Questa lacuna non può essere casuale. Oggi non riconosco la Torino in cui mi sono formato, dove ho vissuto gli ultimi quindici anni del secolo scorso. Oggi Torino non sa più chi è. Non voglio mancare di rispetto a nessuno; ma credo che non esista al mondo una città dall’identità così incerta e spappolata come la Torino di oggi. Intendiamoci: Torino non è mai stata così bella. Finalmente anche gli altri italiani e gli stranieri si sono accorti che la città è meravigliosa: il fiume, la collina, le montagne sullo sfondo, il centro barocco, le piazze, i viali, i portici, la Mole, i musei, il Valentino, il liberty, i nuovi grattacieli, la Crocetta, Superga… Eppure, nonostante il giusto orgoglio civico, in questi anni Torino e il Piemonte hanno lasciato che tutto quanto di coraggioso hanno fatto i nostri padri venisse denigrato e massacrato.
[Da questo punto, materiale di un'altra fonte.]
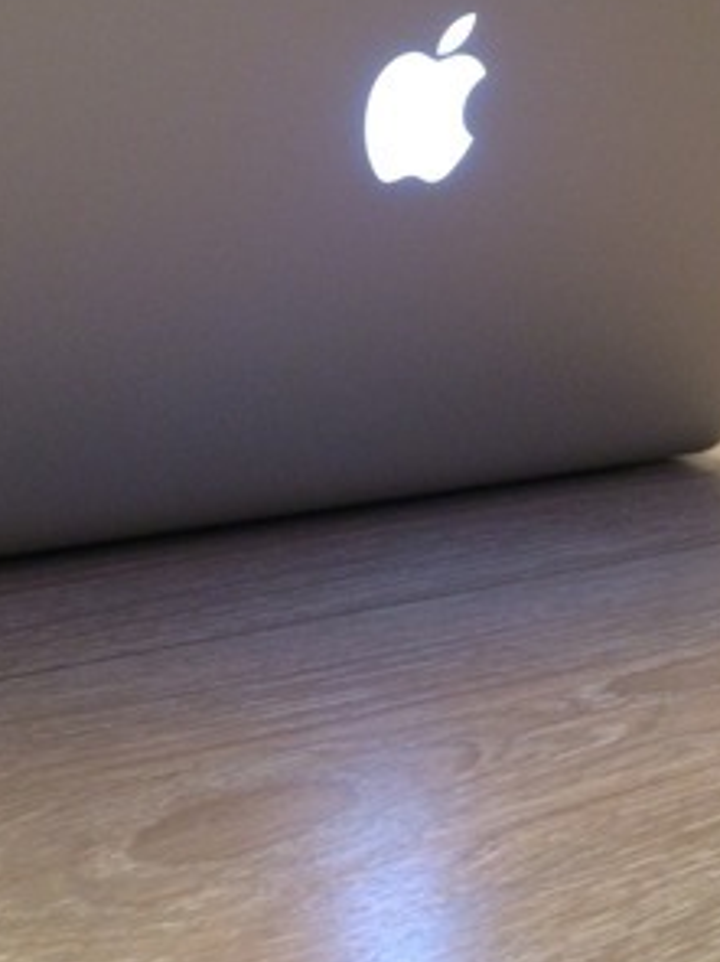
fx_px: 1637
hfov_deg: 24.8
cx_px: 401
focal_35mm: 59
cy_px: 365
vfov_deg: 32.6
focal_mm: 4.15
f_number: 2.2
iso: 320
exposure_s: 1/17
Il Risorgimento, un’epopea straordinaria — il re e Cavour, i soldati di Goito e di San Martino, gli studenti e i volontari che andarono alla guerra contro il più forte esercito d’Europa — viene raccontato in mezza Italia come una guerra di conquista e di predazione; secondo i neoborbonici, che dominano incontrastati sulla rete, avevano ragione i briganti e appunto i Borbone, festa farina e forca, la dinastia più reazionaria d’Europa. La Resistenza, un’altra pagina di storia di cui possiamo andare orgogliosi, e che ha avuto in Torino la sua capitale, viene capovolta: come se avessero torto i partigiani e ragione i «ragazzi di Salò». In realtà, nella Resistenza piemontese c’erano militari, religiosi, carabinieri e giovani di ogni fede politica, che si batterono con coraggio contro gli invasori tedeschi e il fascismo di Salò. Chi conosce oggi i nomi degli eroi fucilati al Martinetto? C’è qualcuno, tra i torinesi che possiamo incontrare nelle piazze della movida, che ha mai sentito nominare il generale Perotti e i suoi uomini, e poi Duccio Galimberti, il colonnello Montezemolo e i tanti martiri piemontesi della nostra libertà?
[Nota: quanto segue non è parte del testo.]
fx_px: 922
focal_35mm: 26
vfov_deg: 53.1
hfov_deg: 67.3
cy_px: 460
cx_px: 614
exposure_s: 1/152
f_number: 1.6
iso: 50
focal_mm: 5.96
Anche la storia della Fiat viene rappresentata come quella di un carrozzone assistito dallo Stato, e non invece — come è stata — l’avanguardia della cultura industriale e tecnologica d’Italia, grazie al lavoro di centinaia di migliaia di tecnici e di operai. E anche le figure legate alla storia della Fiat, da Giovanni Agnelli — il Senatore — a suo nipote Gianni, l’Avvocato, fino appunto a Vittorio Valletta, sono state oggetto di attacchi ingiusti o di dimenticanze altrettanto ingenerose. Dedicare una via al ragioniere che fece rinascere Mirafiori dopo la seconda guerra mondiale sarebbe un primo segno per dimostrare che Torino è consapevole di se stessa, della propria storia, e del contributo che ha dato — come forse nessun’altra città — a fare dell’Italia un Paese democratico, prospero e moderno.